La empatía se trata de no juzgar el mundo emocional, ni el propio ni el del otro, sino de comprenderlo y acompañarlo.

Es muy común que en el afán de ‘rescatar’ a alguien de una experiencia emocional dolorosa, uno acuda al optimismo de bolsillo. Pero si miramos con lupa, esa ‘invalidación emocional’ va de la mano del juicio.  “Es como si dijésemos: ‘esto que sentís es malo, no lo sientas más’; cuando en realidad las emociones no se deciden, se viven. El que es invalidado queda con escasos recursos para regular su emocionalidad porque enseguida busca sentir algo diferente. La empatía se trata básicamente de no juzgar el mundo emocional, ni el propio ni el del otro, sino de comprenderlo y acompañarlo”.

Entrenar la empatía

Si bien hay personas que naturalmente son empáticas, la licenciada Roqué afirma que “la empatía se puede entrenar”.

Uno de los ejercicios que propone es practicar el “no juzgar”. “En general, la gente se juzga a sí misma cuando tiene experiencias internas que preferiría no tener. Por lo tanto no es raro que ese mismo juicio esté presente para con los demás.”
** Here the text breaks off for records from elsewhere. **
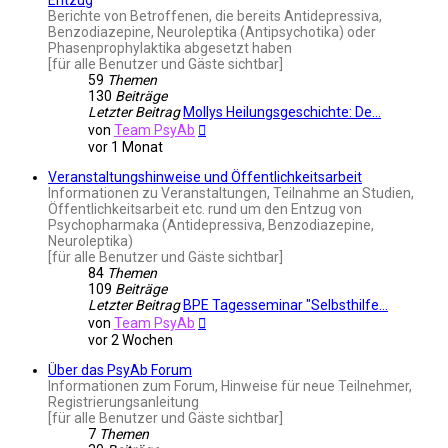
Berichte von Betroffenen, die bereits Antidepressiva,
Benzodiazepine, Neuroleptika (Antipsychotika) oder
Phasenprophylaktika abgesetzt haben
[für alle Benutzer und Gäste sichtbar]
59
Themen
130
Beiträge
Letzter Beitrag
Mollys Heilungsgeschichte: De…
Neuester
von
Team PsyAb
Beitrag
vor 1 Monat
Veranstaltungshinweise und Öffentlichkeitsarbeit
Informationen zu Veranstaltungen, Teilnahme an Studien,
Öffentlichkeitsarbeit etc. rund um den Entzug von
Psychopharmaka (Antidepressiva, Benzodiazepine,
Neuroleptika)
[für alle Benutzer und Gäste sichtbar]
84
Themen
109
Beiträge
Letzter Beitrag
BPE Tagesseminar "Selbsthilfe…
Neuester
von
Team PsyAb
Beitrag
vor 2 Wochen
Über das PsyAb Forum
Informationen zum Forum, Hinweise für neue Teilnehmer,
Registrierungsanleitung
[für alle Benutzer und Gäste sichtbar]
7
Themen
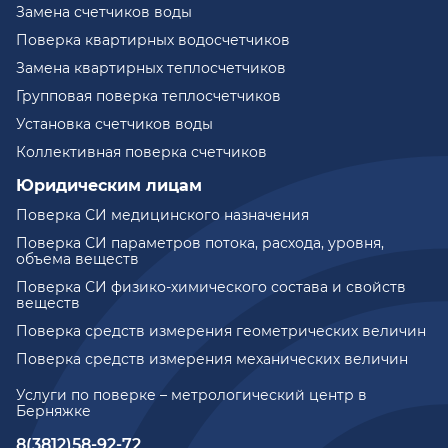
Замена счетчиков воды
Поверка квартирных водосчетчиков
Замена квартирных теплосчетчиков
Групповая поверка теплосчетчиков
Установка счетчиков воды
Коллективная поверка счетчиков
Юридическим лицам
Поверка СИ медицинского назначения
Поверка СИ параметров потока, расхода, уровня,
объема веществ
Поверка СИ физико-химического состава и свойств
веществ
Поверка средств измерения геометрических величин
Поверка средств измерения механических величин
Услуги по поверке – метрологический центр в
Берняжке
8(3812)58-92-72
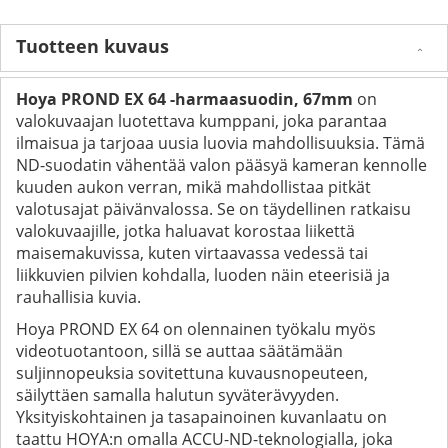
Tuotteen kuvaus
Hoya PROND EX 64 -harmaasuodin, 67mm
on
valokuvaajan luotettava kumppani, joka parantaa
ilmaisua ja tarjoaa uusia luovia mahdollisuuksia. Tämä
ND-suodatin vähentää valon pääsyä kameran kennolle
kuuden aukon verran, mikä mahdollistaa pitkät
valotusajat päivänvalossa. Se on täydellinen ratkaisu
valokuvaajille, jotka haluavat korostaa liikettä
maisemakuvissa, kuten virtaavassa vedessä tai
liikkuvien pilvien kohdalla, luoden näin eteerisiä ja
rauhallisia kuvia.
Hoya PROND EX 64 on olennainen työkalu myös
videotuotantoon, sillä se auttaa säätämään
suljinnopeuksia sovitettuna kuvausnopeuteen,
säilyttäen samalla halutun syväterävyyden.
Yksityiskohtainen ja tasapainoinen kuvanlaatu on
taattu HOYA:n omalla ACCU-ND-teknologialla, joka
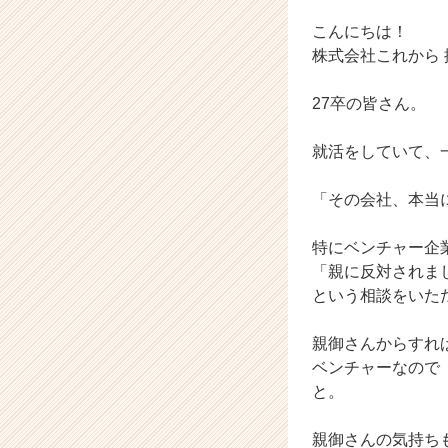
成
長
こんにちは！
企
株式会社これから
業
か
27卒の皆さん。
ら
ス
就活をしていて、
カ
ウ
ト
「その会社、本当
が
届
特にベンチャー企
く
「親に反対されま
就
という相談をいた
活
サ
イ
親御さんからすれ
ト
ベンチャーなので
チ
と。
ア
キ
親御さんの気持ち
ャ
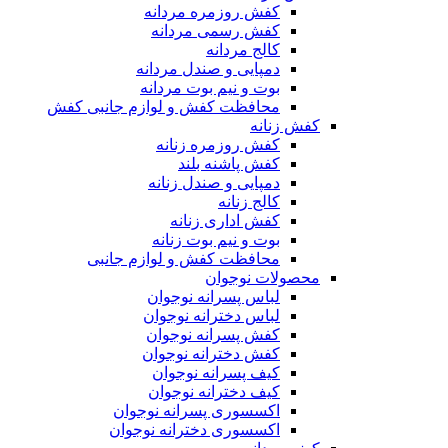
کفش روزمره مردانه
کفش رسمی مردانه
کالج مردانه
دمپایی و صندل مردانه
بوت و نیم بوت مردانه
محافظت کفش و لوازم جانبی کفش
کفش زنانه
کفش روزمره زنانه
کفش پاشنه بلند
دمپایی و صندل زنانه
کالج زنانه
کفش اداری زنانه
بوت و نیم بوت زنانه
محافظت کفش و لوازم جانبی
محصولات نوجوان
لباس پسرانه نوجوان
لباس دخترانه نوجوان
کفش پسرانه نوجوان
کفش دخترانه نوجوان
کیف پسرانه نوجوان
کیف دخترانه نوجوان
اکسسوری پسرانه نوجوان
اکسسوری دخترانه نوجوان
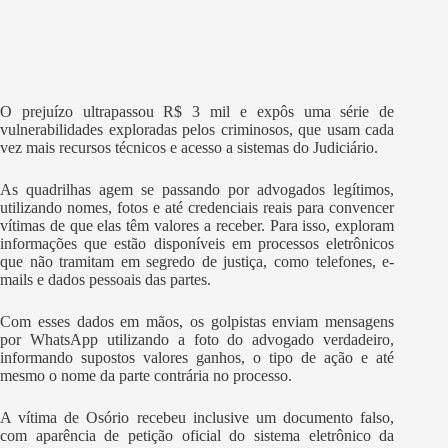
O prejuízo ultrapassou R$ 3 mil e expôs uma série de
vulnerabilidades exploradas pelos criminosos, que usam cada
vez mais recursos técnicos e acesso a sistemas do Judiciário.
As quadrilhas agem se passando por advogados legítimos,
utilizando nomes, fotos e até credenciais reais para convencer
vítimas de que elas têm valores a receber. Para isso, exploram
informações que estão disponíveis em processos eletrônicos
que não tramitam em segredo de justiça, como telefones, e-
mails e dados pessoais das partes.
Com esses dados em mãos, os golpistas enviam mensagens
por WhatsApp utilizando a foto do advogado verdadeiro,
informando supostos valores ganhos, o tipo de ação e até
mesmo o nome da parte contrária no processo.
A vítima de Osório recebeu inclusive um documento falso,
com aparência de petição oficial do sistema eletrônico da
Acompañar con aceptación, respetando los procesos de los demás, parece ser la clave de la empatía. Ser capaces de observar y aceptar el propio universo emocional siendo lo suficientemente valientes para experimentar lo que nos pasa con toda su fuerza, aunque eso nos deje expuestos y nos haga sentir vulnerables, nos hará mas enteros y mas humanos.

“La clave es animarnos a vivir las emociones y a que las personas que queremos mucho también las puedan transitar con libertad, sin que les busquemos el alivio instantáneo. En los vínculos cercanos y profundos es necesario poder acompañar, estar presentes y que el otro sepa que cuenta con uno, más allá de cualquier circunstancia”, concluye Clara Roqué.